**Goal of the exercise:** For the material below, return exactly the lines starting at the line containing "целевую аудиторию." and ending at the line containing "ЧЕГО ЖДАТЬ ДАЛЬШЕ?", both ends included, and no others.

**Record extracts:**

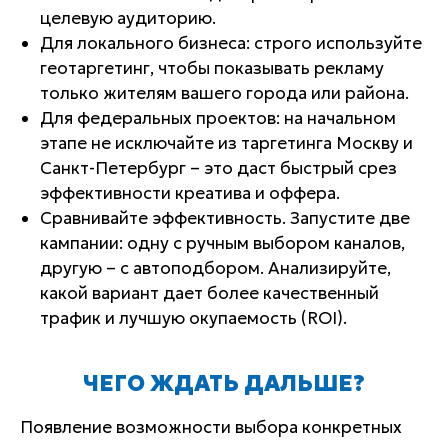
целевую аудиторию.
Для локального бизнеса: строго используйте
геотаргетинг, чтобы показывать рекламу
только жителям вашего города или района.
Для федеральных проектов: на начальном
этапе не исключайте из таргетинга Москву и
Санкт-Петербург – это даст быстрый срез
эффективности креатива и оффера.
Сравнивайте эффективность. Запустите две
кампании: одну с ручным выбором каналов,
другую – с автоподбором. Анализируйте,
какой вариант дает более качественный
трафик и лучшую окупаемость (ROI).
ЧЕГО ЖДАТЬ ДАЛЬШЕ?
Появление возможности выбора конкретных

--

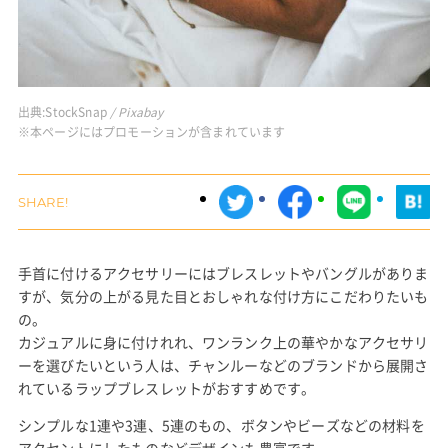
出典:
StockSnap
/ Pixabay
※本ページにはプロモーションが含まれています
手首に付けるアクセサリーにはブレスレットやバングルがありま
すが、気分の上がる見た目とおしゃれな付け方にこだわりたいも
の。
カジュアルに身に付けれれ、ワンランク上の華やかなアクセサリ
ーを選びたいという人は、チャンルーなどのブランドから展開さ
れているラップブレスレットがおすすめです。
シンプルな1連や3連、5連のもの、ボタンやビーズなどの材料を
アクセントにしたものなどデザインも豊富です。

**Result of this exercise:**
целевую аудиторию.
Для локального бизнеса: строго используйте
геотаргетинг, чтобы показывать рекламу
только жителям вашего города или района.
Для федеральных проектов: на начальном
этапе не исключайте из таргетинга Москву и
Санкт-Петербург – это даст быстрый срез
эффективности креатива и оффера.
Сравнивайте эффективность. Запустите две
кампании: одну с ручным выбором каналов,
другую – с автоподбором. Анализируйте,
какой вариант дает более качественный
трафик и лучшую окупаемость (ROI).
ЧЕГО ЖДАТЬ ДАЛЬШЕ?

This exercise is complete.